Résumé: L’objectif du projet est de réaliser un logiciel de construction de matériaux virtuels. Le matériau virtuel doit synthétiser toutes les caractéristiques importantes du matériau réel de manière à pouvoir ensuite être étudié par des séries d’expériences virtuelles. On doit pouvoir passer d’une description géométrique complexe d’une structure à sa représentation, ou à une de ses représentations en 3D, interactive et « interrogeable » par la souris.


SOMMAIRE


ANNNEXES

A. Diagramme de Voronoi et triangulation de Delaunay

La triangulation de Delaunay d’un ensemble de points est une triangulation ayant la principale propriété qu’aucun point se trouve à l’intérieur de la circonférence de tous les triangles de la triangulation à part, bien sur, les points des sommets de ce triangle. Sur la figure 11, nous pouvons voir en vert l’ensemble des points, en bleu, la triangulation 2D de Delaunay et en rouge, quelque circonférence de triangles. Une autre propriété de la triangulation de Delaunay est qu’elle maximise le plus petit angle de l’ensemble des triangles. Nous obtenons ainsi une triangulation régulière.

Figure 11: Triangulation 2D de Delaunay.
Figure 11: Triangulation 2D de Delaunay

Pour des raisons de compréhension, toutes les figures sont en 2D. Par contre, lors du projet, ces algorithmes ont été utilisés en 3D. Nous avons donc une dimension en plus. Les triangles en 2D deviennent des tétraèdres en 3D, et les cercles des sphères, …

La triangulation de Delaunay a un dual géométrique, le diagramme de Voronoi. Un diagramme de Voronoi d’un ensemble de point est une sous division de plans à l’intérieur de régions polygonales dont quelques-unes unes peuvent être infinies. Sur la figure 12, nous pouvons voir le diagramme de Voronoi de la triangulation de Delaunay précédente. Nous pouvons noter que les sous divisions à la périphérie de la triangulation de Delaunay sont infinis.
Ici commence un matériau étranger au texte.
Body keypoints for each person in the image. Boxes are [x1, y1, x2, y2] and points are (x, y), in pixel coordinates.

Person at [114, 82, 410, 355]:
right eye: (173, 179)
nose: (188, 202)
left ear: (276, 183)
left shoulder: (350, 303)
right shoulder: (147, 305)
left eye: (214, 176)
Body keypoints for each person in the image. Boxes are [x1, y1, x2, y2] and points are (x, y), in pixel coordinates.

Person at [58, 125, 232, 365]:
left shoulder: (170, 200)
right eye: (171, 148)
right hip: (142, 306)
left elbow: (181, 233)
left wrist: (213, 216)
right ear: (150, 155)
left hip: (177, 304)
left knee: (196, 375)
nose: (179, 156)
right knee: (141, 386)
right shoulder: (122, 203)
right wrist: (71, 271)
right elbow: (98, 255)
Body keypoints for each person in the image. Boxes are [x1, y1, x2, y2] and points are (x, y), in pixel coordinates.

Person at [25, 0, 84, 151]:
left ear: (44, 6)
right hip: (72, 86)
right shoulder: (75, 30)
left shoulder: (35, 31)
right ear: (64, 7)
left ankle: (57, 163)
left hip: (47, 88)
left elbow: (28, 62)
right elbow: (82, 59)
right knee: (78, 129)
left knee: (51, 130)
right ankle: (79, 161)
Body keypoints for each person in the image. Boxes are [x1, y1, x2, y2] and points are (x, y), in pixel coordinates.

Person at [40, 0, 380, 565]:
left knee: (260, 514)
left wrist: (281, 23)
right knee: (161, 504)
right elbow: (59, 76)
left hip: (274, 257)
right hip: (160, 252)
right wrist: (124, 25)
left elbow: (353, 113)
Figure 12: Triangulation de Delaunay (bleu) et diagramme de Voronoi (Rouge).
Figure 12: Triangulation de Delaunay (bleu) et diagramme de Voronoi (Rouge)

B. Algorithme de vérification qu’un point est à l’intérieur d’un volume

Pour vérifier si un point est à l’intérieur d’un volume 3D, j’ai implémenté un algorithme qui trace un rayon ayant pour source ce point. La destination de ce rayon est sans importance mais s’il est parallèle à un axe, certains calculs peuvent être simplifiés.
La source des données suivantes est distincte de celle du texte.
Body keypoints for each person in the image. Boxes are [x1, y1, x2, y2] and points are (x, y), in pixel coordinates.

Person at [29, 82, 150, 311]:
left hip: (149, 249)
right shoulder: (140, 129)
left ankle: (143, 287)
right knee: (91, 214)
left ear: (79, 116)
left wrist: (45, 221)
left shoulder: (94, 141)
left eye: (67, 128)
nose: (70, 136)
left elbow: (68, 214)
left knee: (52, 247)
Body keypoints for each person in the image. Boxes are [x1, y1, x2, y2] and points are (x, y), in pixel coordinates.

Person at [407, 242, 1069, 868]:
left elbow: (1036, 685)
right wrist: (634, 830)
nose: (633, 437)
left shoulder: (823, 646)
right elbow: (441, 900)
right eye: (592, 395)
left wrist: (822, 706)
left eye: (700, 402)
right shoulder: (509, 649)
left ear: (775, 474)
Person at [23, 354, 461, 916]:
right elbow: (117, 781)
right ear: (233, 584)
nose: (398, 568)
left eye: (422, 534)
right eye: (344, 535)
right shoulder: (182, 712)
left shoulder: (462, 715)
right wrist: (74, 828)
Figure 13: Tracé de rayon.
Figure 13: Tracé de rayon

Comme le montre la figure 13, lorsqu’un rayon coupe un nombre pair de face alors la source de ce rayon est à l’extérieur. Par contre, si le rayon coupe un nombre impair de face alors la source du rayon est à l’intérieur. Ce principe fonctionne de même en 3D pour les volumes.

Maintenant, il reste à savoir comme calculer si un rayon coupe une face. Pour cela, je calcul l’intersection entre ce rayon et chaque plan des faces de ce volume. Pour vérifier si le point de l’intersection entre le rayon et le plan se trouve à l’intérieur du polygone (la face), j’effectue un test d’angle. C’est à dire, si la somme des angles P[i] Q P[i+1] est égale à 2PI alors le point se trouve à l’intérieur de ce polygone (figure 14). Lorsqu’un point est la l’extérieur de ce polygone la somme des angles tend vers 0 plus le point est éloigné de la face.

Figure 14: Calcul des angles.
Figure 14: Calcul des angles

La difficulté de cet algorithme sont les erreurs de calculs numériques. En effet, lorsque nous calculons l’intersection entre le rayon et le plan des erreurs numériques se produits et nous obtenons rarement 2PI lors du calcul des angles. La solution a été de mettre un epsilon d’erreur sur la somme des angles. Mais cela a conduit à accepter des points juste à la périphérie du polygone mais à l’extérieur. La solution a donc été de calculer la distance entre le point source et le point d’intersection. Si celle-ci est trop petite, nous supposons que le point est à l’extérieur.